Here’s what you get from a half crazy-eyed, half clear-thinking baseball fan who’s just seen one of his once-favorite players avoid a stint in the clink:
The default position of McCovey Chronicles is that you wouldn’t understand. You weren’t there when Bonds was doing amazing things. You weren’t there when the Giants played their first game of 1993 in San Francisco instead of Tampa, and they had the best player in baseball — a local kid with a family history that was completely intertwined with San Francisco Giants history. You weren’t there when he hit his 500th homer into the water against Terry Adams to beat the Dodgers. You weren’t there to see him hit any into the water after battling hypothermia and sludge mites at Candlestick, doing it at a new park that he was at least partially responsible for.
And when I use “you,” I mean heathen non-Giants fans. Those people. But Cardinals fans who still have an affinity for Mark McGwire can surely understand a little bit. Cubs fans who still remember Sammy Sosa fondly can understand.
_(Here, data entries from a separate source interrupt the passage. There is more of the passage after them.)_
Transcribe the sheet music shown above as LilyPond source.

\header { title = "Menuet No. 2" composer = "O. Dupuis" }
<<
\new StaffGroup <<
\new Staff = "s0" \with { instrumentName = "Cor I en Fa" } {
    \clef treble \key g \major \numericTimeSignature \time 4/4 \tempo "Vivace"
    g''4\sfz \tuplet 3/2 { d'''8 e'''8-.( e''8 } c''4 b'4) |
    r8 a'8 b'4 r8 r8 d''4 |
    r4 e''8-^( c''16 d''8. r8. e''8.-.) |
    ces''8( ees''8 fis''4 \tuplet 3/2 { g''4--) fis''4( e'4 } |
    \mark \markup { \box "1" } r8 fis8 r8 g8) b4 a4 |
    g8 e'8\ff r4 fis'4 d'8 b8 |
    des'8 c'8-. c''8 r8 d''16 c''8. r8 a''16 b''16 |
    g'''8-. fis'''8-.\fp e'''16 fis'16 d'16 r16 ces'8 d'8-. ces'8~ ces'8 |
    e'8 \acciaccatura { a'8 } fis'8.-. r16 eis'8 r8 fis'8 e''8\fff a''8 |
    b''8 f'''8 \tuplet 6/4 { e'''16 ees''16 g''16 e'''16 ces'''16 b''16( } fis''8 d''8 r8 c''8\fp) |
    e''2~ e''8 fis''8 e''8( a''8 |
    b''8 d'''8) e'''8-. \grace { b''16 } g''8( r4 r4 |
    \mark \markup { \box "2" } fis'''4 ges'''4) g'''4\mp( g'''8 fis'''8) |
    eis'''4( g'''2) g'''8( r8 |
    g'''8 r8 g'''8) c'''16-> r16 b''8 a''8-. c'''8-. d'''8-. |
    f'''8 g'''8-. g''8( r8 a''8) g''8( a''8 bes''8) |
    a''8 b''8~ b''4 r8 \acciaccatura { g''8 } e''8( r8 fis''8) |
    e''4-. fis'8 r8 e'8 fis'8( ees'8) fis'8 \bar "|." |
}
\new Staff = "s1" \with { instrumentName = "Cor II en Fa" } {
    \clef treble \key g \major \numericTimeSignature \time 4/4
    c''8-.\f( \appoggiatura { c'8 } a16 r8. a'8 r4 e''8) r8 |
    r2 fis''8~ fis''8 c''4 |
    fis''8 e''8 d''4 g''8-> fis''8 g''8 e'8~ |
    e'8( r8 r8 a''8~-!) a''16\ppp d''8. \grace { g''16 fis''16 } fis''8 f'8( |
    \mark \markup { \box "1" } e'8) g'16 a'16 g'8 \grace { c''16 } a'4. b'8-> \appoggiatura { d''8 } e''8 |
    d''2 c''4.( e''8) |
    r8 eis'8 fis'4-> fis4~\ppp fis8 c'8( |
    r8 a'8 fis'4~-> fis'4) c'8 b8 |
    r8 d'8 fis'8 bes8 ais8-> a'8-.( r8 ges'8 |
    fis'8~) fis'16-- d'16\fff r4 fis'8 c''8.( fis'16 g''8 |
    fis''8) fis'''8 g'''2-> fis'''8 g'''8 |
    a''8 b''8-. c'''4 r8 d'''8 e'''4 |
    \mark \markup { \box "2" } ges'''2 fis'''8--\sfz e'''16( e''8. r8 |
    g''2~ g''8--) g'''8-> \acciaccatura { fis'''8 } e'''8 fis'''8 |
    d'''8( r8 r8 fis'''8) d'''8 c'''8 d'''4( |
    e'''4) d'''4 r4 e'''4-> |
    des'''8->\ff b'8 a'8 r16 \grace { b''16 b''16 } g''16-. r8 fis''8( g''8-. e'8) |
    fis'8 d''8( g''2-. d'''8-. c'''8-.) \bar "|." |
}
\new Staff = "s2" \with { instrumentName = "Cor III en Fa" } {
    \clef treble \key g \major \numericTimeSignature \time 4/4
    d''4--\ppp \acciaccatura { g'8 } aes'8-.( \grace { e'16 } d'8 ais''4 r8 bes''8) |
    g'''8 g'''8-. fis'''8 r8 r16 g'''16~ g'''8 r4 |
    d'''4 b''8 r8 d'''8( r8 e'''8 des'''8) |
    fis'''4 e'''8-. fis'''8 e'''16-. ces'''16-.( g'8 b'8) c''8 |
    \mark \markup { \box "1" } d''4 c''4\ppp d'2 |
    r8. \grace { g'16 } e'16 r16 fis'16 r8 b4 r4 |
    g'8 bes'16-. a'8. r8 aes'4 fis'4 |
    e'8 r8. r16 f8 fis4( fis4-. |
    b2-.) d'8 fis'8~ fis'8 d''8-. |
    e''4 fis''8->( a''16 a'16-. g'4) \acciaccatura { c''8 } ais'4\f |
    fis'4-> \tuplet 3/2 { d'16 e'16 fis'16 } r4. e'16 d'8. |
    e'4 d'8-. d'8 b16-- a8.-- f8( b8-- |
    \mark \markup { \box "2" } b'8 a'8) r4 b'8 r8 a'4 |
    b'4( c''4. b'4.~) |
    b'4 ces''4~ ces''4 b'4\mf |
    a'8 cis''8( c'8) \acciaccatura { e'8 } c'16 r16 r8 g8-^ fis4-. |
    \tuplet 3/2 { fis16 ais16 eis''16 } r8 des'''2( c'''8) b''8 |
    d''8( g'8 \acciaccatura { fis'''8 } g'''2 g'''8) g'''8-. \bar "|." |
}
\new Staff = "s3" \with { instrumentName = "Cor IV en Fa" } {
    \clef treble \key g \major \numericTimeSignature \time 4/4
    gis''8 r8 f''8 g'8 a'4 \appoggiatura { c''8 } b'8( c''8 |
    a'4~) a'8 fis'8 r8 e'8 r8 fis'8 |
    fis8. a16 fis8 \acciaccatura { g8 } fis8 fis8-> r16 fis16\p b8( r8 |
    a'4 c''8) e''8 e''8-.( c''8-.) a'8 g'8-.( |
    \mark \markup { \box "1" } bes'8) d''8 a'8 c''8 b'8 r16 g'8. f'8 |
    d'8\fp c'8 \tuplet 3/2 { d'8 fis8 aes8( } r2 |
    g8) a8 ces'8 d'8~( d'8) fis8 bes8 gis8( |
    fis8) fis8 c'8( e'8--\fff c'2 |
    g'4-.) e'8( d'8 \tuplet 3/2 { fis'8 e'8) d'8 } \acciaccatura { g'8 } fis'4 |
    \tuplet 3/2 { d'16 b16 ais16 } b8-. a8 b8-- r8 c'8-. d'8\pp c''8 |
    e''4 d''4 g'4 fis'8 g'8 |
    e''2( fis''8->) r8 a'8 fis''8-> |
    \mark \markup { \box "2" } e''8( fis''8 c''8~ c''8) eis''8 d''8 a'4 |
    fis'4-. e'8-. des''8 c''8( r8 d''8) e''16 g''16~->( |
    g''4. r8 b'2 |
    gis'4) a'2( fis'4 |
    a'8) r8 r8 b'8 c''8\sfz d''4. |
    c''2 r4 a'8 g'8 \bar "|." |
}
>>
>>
The repeated success of a player — with the player in question being wholly tied into the identity of your favorite team, which you’ve somehow tied into your own identity for some weird reason — toggles a bunch of switches in your brain. Those switches are hard to turn off. Some of them might be irreversible.
When I was in high school, one of my favorite players — along with a few of his teammates — was actually sent to prison for using drugs. I don’t recall cheering for him any less, upon his return.